#### Directions
What follows is a set of records; repeat them exactly, without the pictures.

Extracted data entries
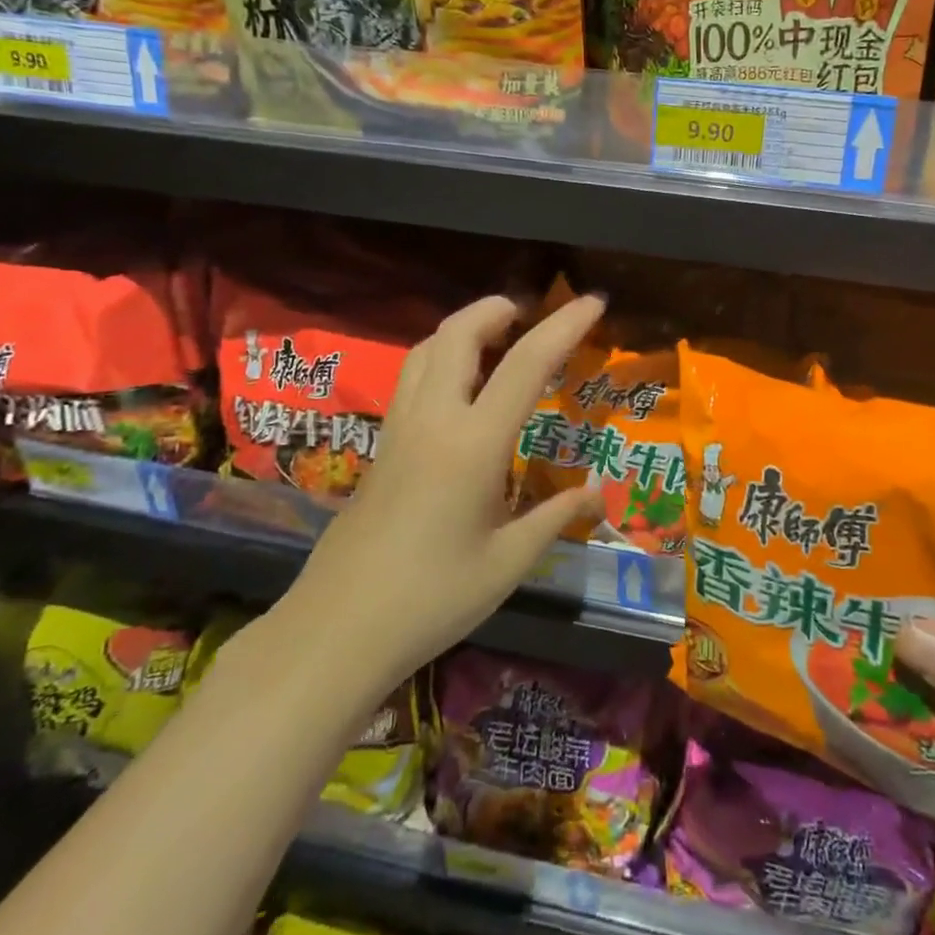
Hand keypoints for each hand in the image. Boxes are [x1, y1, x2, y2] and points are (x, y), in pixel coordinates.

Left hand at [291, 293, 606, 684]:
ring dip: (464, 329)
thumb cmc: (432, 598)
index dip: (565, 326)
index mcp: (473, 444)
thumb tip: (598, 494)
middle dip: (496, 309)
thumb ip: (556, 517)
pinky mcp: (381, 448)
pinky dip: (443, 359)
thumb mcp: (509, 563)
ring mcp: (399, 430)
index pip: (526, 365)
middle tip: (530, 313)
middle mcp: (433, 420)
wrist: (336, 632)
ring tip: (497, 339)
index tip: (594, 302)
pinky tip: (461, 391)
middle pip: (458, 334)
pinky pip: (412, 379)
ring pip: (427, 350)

#### Response below
Hand keypoints for each hand in the image. Boxes are [x1, y1, x2, y2] and points are (x, y), in pixel coordinates.

Left hand at [291, 293, 606, 684]:
ring dip: (464, 329)
thumb cmc: (432, 598)
index dip: (565, 326)
index mcp: (473, 444)
thumb tip: (598, 494)
middle dip: (496, 309)
thumb ip: (556, 517)
pinky mcp: (381, 448)
pinky dip: (443, 359)
thumb mcp: (509, 563)
ring mcp: (399, 430)
index pip: (526, 365)
middle tip: (530, 313)
middle mcp: (433, 420)
wrist: (336, 632)
ring tip: (497, 339)
index tip: (594, 302)
pinky tip: (461, 391)
middle pip: (458, 334)
pinky pip: (412, 379)
ring pip: (427, 350)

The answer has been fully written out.